CONSIGNES: Rédigez la suite du texte portant sur les effets du confinement sur les transports et les communications, à partir de sa dernière phrase.

TEXTE FOURNI:
◆ ◆ ◆ ◆ ◆

La baisse du trafic aérien et routier provoquerait aussi une baisse de la demande en essence. Selon les données de Rystad Energy, service de conseil en énergie norvégien, la demande en pétrole à travers le monde pourrait baisser de plus de cinq fois, et la demande en essence et en diesel pourrait diminuer de 9,4 % en 2020. Ce qui fait 2,6 millions de barils de pétrole en moins par jour.
DES RELATIONS À DISTANCE
Nous savons tous que les gens cherchent à créer plus de liens durant le confinement. Selon Priori Data, l’application de chat vidéo Houseparty est passée de 3,955 à 81,858 téléchargements en seulement une semaine. Mais qu’en est-il du modeste téléphone ? Verizon, le groupe américain des télécoms, héberge actuellement environ 800 millions d’appels sans fil par jour. C’est plus du double que le jour d’ordinaire le plus chargé de l’année en appels téléphoniques : la fête des mères.

◆ ◆ ◆ ◆ ◆

DONNÉES À EXAMINER:
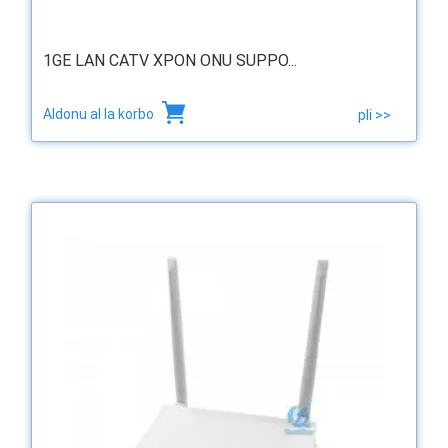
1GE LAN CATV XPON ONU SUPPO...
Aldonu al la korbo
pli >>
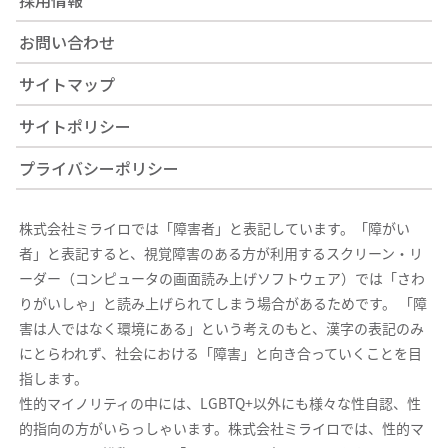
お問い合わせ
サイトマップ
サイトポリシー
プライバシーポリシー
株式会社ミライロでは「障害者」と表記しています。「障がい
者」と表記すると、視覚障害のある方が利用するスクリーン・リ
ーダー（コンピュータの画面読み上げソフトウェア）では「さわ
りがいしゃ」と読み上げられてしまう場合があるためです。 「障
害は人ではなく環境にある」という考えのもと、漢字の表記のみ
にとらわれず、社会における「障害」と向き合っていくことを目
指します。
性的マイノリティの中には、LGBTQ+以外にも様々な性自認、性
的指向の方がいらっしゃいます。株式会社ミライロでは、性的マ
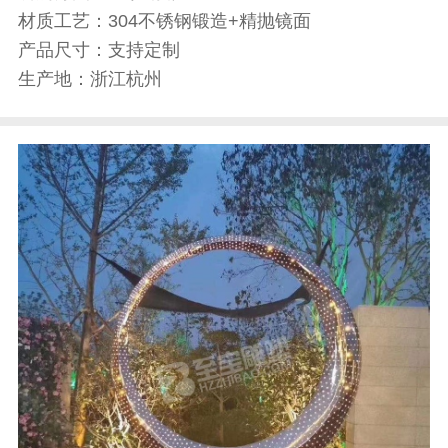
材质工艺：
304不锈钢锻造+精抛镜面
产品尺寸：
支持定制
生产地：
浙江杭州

◆ ◆ ◆ ◆ ◆

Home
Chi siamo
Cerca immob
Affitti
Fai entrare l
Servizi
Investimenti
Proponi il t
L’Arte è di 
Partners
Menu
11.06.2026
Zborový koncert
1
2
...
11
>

◆ ◆ ◆ ◆ ◆

RÉPONSE:
Selon AT&T, les citoyens américains téléphonent 35 % plus qu’avant la pandémie et parlent 33 % plus longtemps. Quant aux appels wifi, ils ont plus de doublé.
Il est clair que le télétravail et la réduction des trajets ont un impact positif sur l’environnement. Mais les entreprises pourraient également y voir un intérêt financier. Les données du rapport d’Abintra Consulting « Wasted Space : The colossal cost of under-used office real estate »(« Gaspillage de l’espace : le coût colossal de l’immobilier sous-exploité ») montre qu’en Angleterre et au Pays de Galles, les grandes entreprises gaspillent chaque année plus de 11 millions d’euros en espaces de bureau sous-utilisés, et que 30 à 50 % de l’immobilier pourrait être libéré par des horaires de travail flexibles.
Aux Etats-Unis, une étude de Cintrix a révélé que 62 % des employés qui ne font pas encore de télétravail pensent qu’ils pourraient le faire au moins un jour par semaine. Selon Global Workplace Analytics, seulement 3,6 % de la population active a fait du télétravail la moitié du temps ou plus en 2019 – mais on estime que d’ici à 2021, 25 à 30 % de personnes feront du télétravail plusieurs jours par semaine.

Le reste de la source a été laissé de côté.